With her spiky hair and bright “lippy”, Anna Fowlie looks more like an art gallery collector than the stereo-typically grey local government official.

But despite a background in history of art, her career has been rooted in personnel work. At Midlothian Council, her remit included working with staff at children’s homes that were being shut to make way for smaller support units. At Cosla, she has served on the employers’ side implementing the teachers’ agreement.

All this experience has provided good training for her new post - a year-long secondment to the Scottish Executive as “national champion” for looked-after children. Her job will be to knock together the heads of council chief executives to make them more aware of their responsibilities as “corporate parents” of the 13,000 children in Scotland who are in care.

A ministerial working group, of which Ms Fowlie was a member, published a report, Looked After Children and Young People: We Can and Must Do Better.

It recommended the creation of a national champion for this group. Ms Fowlie sees her job as making senior council officials think of looked-after children as “theirs”.

Her task will not be made easier by the shake-up in elected councillors in May’s local elections. As part of the new members’ induction, Ms Fowlie wants to include training in their responsibilities to and for looked-after children. She would also like to see more teacher education institutions following the example of Aberdeen and Dundee universities, where student teachers and social workers share some of their training.

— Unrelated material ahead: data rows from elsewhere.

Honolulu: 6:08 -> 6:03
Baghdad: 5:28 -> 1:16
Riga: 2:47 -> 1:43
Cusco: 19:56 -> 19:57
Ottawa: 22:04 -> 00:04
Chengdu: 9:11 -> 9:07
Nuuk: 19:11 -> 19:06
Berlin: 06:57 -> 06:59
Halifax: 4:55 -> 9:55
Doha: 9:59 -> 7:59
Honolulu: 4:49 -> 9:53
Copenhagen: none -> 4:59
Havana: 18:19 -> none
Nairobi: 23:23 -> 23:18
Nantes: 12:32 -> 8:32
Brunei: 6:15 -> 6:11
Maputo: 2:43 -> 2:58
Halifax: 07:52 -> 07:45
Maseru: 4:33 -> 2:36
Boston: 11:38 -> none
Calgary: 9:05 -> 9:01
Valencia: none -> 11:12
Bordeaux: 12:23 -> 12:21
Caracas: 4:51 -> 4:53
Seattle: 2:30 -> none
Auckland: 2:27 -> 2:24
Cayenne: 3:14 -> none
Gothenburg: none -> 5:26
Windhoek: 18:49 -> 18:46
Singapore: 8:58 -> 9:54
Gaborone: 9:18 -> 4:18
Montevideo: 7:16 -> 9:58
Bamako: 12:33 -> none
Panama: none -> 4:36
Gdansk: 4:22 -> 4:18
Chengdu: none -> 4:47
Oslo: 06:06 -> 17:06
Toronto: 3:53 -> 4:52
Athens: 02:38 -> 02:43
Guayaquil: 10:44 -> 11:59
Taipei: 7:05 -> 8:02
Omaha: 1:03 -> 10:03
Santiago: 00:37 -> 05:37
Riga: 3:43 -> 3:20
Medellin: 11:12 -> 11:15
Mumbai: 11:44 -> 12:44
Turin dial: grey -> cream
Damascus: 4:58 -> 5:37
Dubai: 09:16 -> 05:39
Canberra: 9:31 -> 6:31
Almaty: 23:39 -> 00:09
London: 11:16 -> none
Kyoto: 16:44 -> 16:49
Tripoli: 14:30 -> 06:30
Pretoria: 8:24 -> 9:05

Teachers, she says, need to appreciate that excluding a looked-after child can exacerbate his or her situation by placing greater strain on carers, potentially leading to another placement in what can quickly become a downward spiral.

She fumes quietly about one newspaper story which, following a Freedom of Information enquiry, castigated councils for spending thousands of pounds on taxis to take children in care to schools outwith their catchment area.

“In the next breath, they (the media) would pillory us for moving the kids around too much,” she says.

She pays tribute to Damion Hartley, whose contribution to the working group came from his perspective of coming through the care system. “He told us how he had been living in a bedsit after he left care and became homeless.

Whereas his friends would just have gone back to their mum, he had no one to go back to.”

That links up with another anomaly in the system - where a young person over the age of 18 cannot go back and stay in the house of his or her former foster carers if they are still fostering other children because, under the law, they are deemed an “unrelated adult”. It is a problem being tackled by legislation, she says, but it highlights the isolation that many of this group can face.

“If they go to university, they can’t take their washing home. They can’t do basic stuff, like organising a work experience placement in their dad’s office.”